◆ WHAT YOU WILL DO:
Copy the material below with every "decimals" switched to "decimal places" and all other text unchanged. Leave out the pictures.

Start of SUPPLIED RECORDS

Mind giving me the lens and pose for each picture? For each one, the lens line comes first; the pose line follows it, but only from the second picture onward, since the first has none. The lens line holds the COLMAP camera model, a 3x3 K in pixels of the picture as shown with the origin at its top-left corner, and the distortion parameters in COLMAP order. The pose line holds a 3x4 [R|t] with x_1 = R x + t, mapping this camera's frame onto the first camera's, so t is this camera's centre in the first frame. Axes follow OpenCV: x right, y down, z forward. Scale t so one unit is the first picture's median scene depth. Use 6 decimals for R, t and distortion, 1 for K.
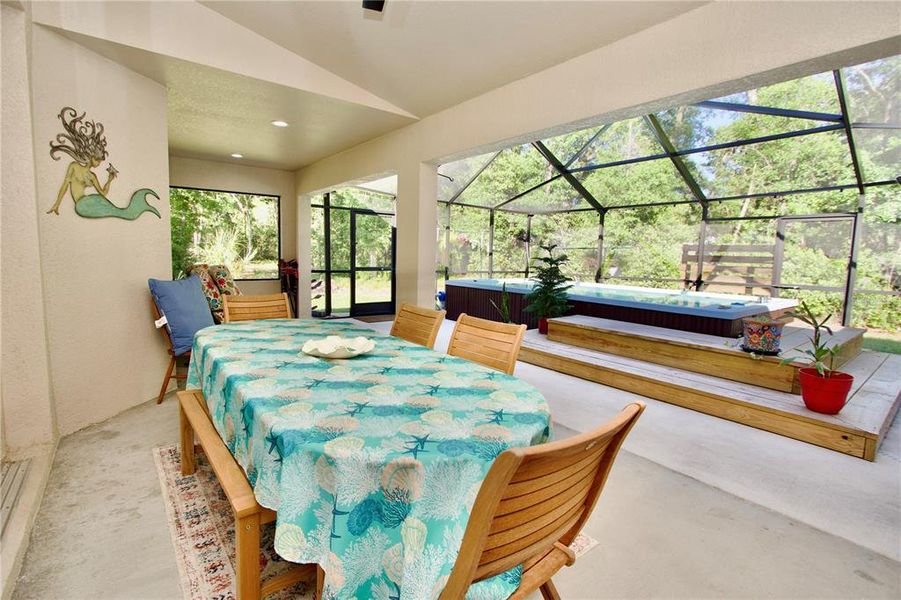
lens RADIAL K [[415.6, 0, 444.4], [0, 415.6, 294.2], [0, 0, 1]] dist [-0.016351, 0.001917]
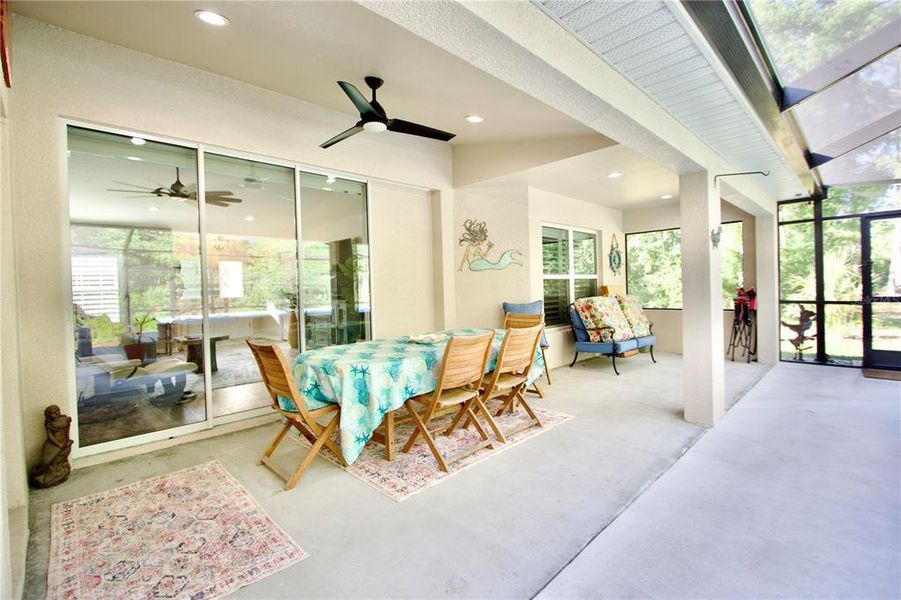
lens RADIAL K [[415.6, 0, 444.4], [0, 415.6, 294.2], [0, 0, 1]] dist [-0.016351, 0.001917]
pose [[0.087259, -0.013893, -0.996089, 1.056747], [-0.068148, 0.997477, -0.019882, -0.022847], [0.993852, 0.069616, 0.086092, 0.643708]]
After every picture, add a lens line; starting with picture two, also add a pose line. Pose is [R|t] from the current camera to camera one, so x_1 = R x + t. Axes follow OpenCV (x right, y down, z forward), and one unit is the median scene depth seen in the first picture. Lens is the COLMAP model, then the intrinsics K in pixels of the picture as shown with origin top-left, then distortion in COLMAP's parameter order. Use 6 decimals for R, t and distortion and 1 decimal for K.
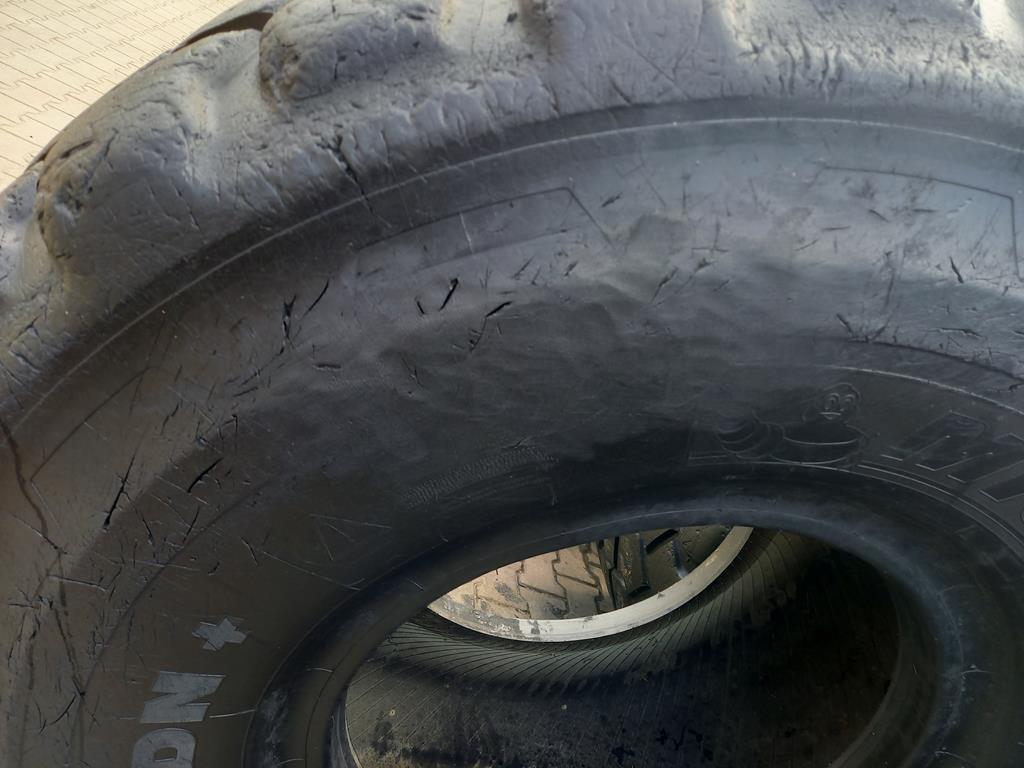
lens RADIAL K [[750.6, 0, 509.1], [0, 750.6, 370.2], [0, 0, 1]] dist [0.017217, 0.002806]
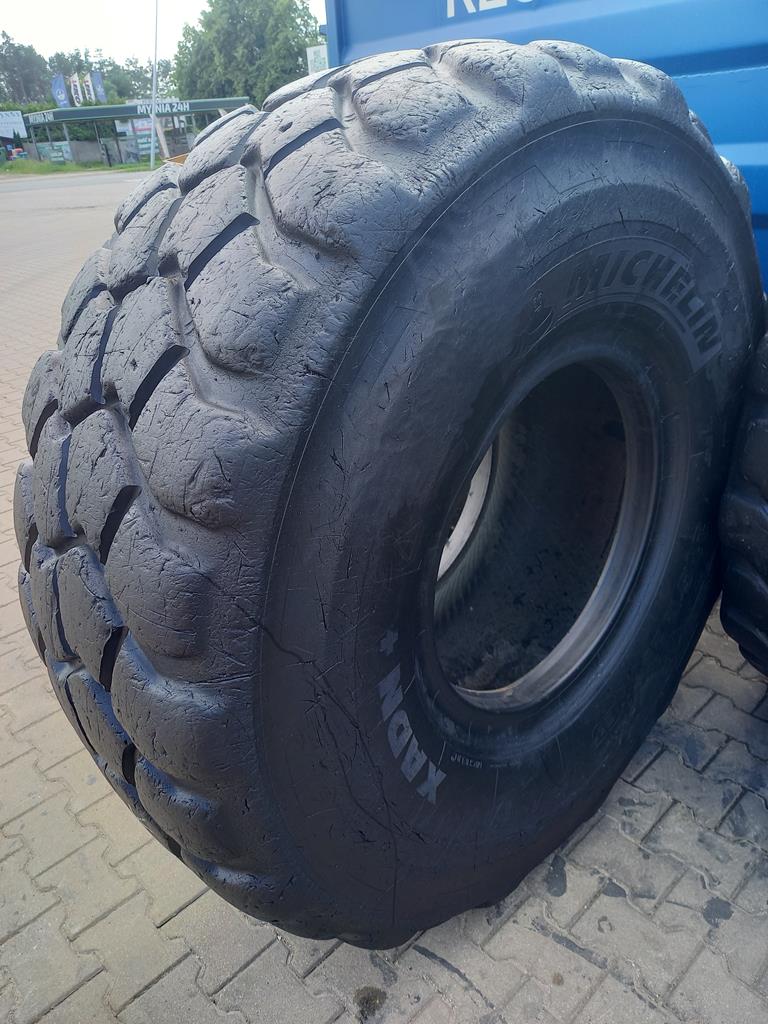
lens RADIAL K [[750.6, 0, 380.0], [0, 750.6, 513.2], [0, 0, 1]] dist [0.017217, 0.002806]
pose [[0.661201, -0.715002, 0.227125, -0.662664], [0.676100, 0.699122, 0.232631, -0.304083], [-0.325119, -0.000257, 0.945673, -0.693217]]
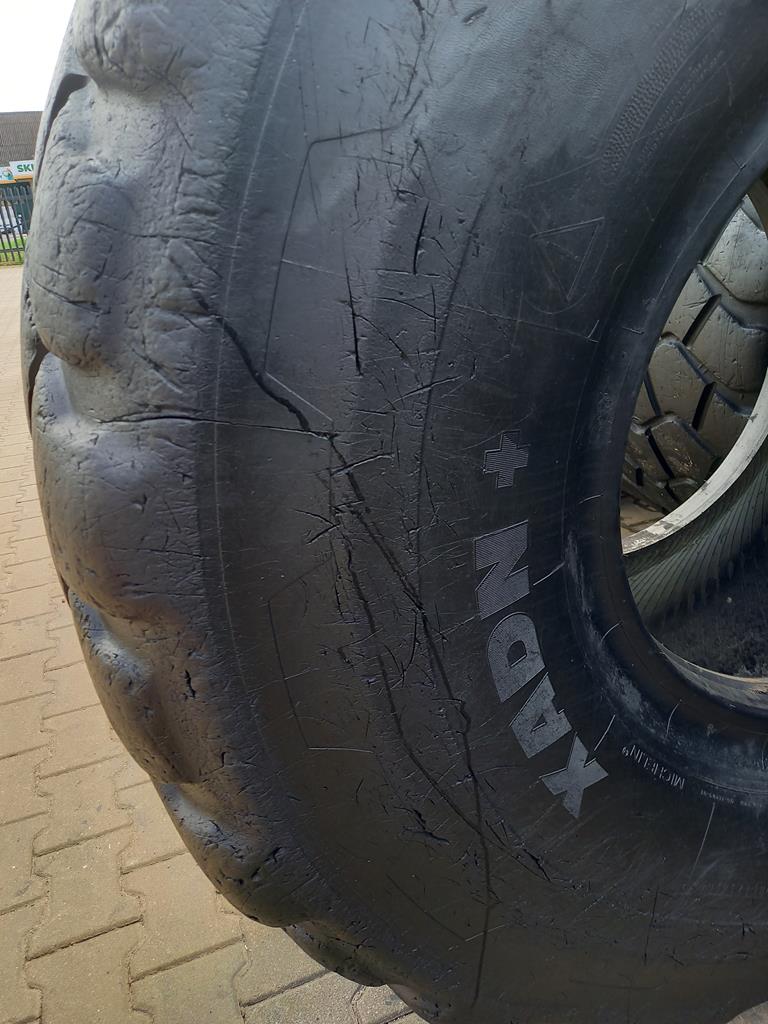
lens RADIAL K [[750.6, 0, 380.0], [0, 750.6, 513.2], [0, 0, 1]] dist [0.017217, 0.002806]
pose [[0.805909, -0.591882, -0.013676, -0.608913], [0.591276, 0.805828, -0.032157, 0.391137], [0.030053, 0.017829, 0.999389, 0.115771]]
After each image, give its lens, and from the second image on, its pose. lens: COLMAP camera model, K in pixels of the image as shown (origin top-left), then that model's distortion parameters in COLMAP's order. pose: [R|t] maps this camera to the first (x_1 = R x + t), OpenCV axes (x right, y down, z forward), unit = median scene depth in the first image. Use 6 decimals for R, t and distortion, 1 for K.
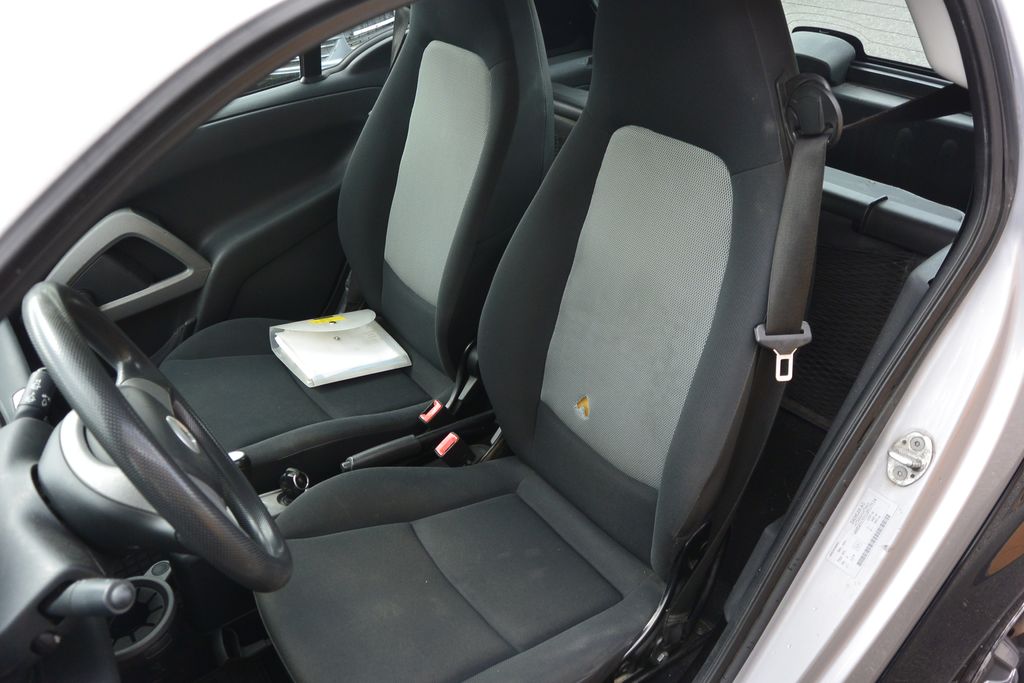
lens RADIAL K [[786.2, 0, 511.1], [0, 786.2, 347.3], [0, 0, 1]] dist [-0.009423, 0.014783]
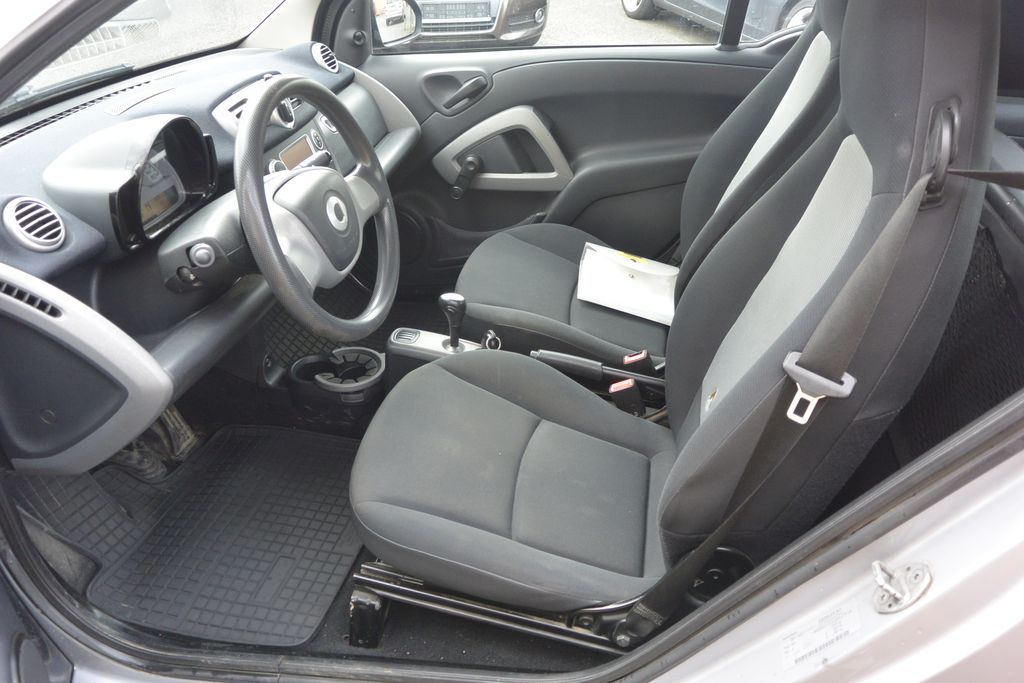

End of SUPPLIED RECORDS

◆ RESPONSE TO THE EXERCISE:
Mind giving me the lens and pose for each picture? For each one, the lens line comes first; the pose line follows it, but only from the second picture onward, since the first has none. The lens line holds the COLMAP camera model, a 3x3 K in pixels of the picture as shown with the origin at its top-left corner, and the distortion parameters in COLMAP order. The pose line holds a 3x4 [R|t] with x_1 = R x + t, mapping this camera's frame onto the first camera's, so t is this camera's centre in the first frame. Axes follow OpenCV: x right, y down, z forward. Scale t so one unit is the first picture's median scene depth. Use 6 decimal places for R, t and distortion, 1 for K.
lens RADIAL K [[415.6, 0, 444.4], [0, 415.6, 294.2], [0, 0, 1]] dist [-0.016351, 0.001917]
lens RADIAL K [[415.6, 0, 444.4], [0, 415.6, 294.2], [0, 0, 1]] dist [-0.016351, 0.001917]
pose [[0.087259, -0.013893, -0.996089, 1.056747], [-0.068148, 0.997477, -0.019882, -0.022847], [0.993852, 0.069616, 0.086092, 0.643708]]
After every picture, add a lens line; starting with picture two, also add a pose line. Pose is [R|t] from the current camera to camera one, so x_1 = R x + t. Axes follow OpenCV (x right, y down, z forward), and one unit is the median scene depth seen in the first picture. Lens is the COLMAP model, then the intrinsics K in pixels of the picture as shown with origin top-left, then distortion in COLMAP's parameter order. Use 6 decimal places for R, t and distortion and 1 decimal for K.
lens RADIAL K [[750.6, 0, 509.1], [0, 750.6, 370.2], [0, 0, 1]] dist [0.017217, 0.002806]
lens RADIAL K [[750.6, 0, 380.0], [0, 750.6, 513.2], [0, 0, 1]] dist [0.017217, 0.002806]
pose [[0.661201, -0.715002, 0.227125, -0.662664], [0.676100, 0.699122, 0.232631, -0.304083], [-0.325119, -0.000257, 0.945673, -0.693217]]
lens RADIAL K [[750.6, 0, 380.0], [0, 750.6, 513.2], [0, 0, 1]] dist [0.017217, 0.002806]
pose [[0.805909, -0.591882, -0.013676, -0.608913], [0.591276, 0.805828, -0.032157, 0.391137], [0.030053, 0.017829, 0.999389, 0.115771]]
After each image, give its lens, and from the second image on, its pose. lens: COLMAP camera model, K in pixels of the image as shown (origin top-left), then that model's distortion parameters in COLMAP's order. pose: [R|t] maps this camera to the first (x_1 = R x + t), OpenCV axes (x right, y down, z forward), unit = median scene depth in the first image. Use 6 decimal places for R, t and distortion, 1 for K.
lens RADIAL K [[786.2, 0, 511.1], [0, 786.2, 347.3], [0, 0, 1]] dist [-0.009423, 0.014783]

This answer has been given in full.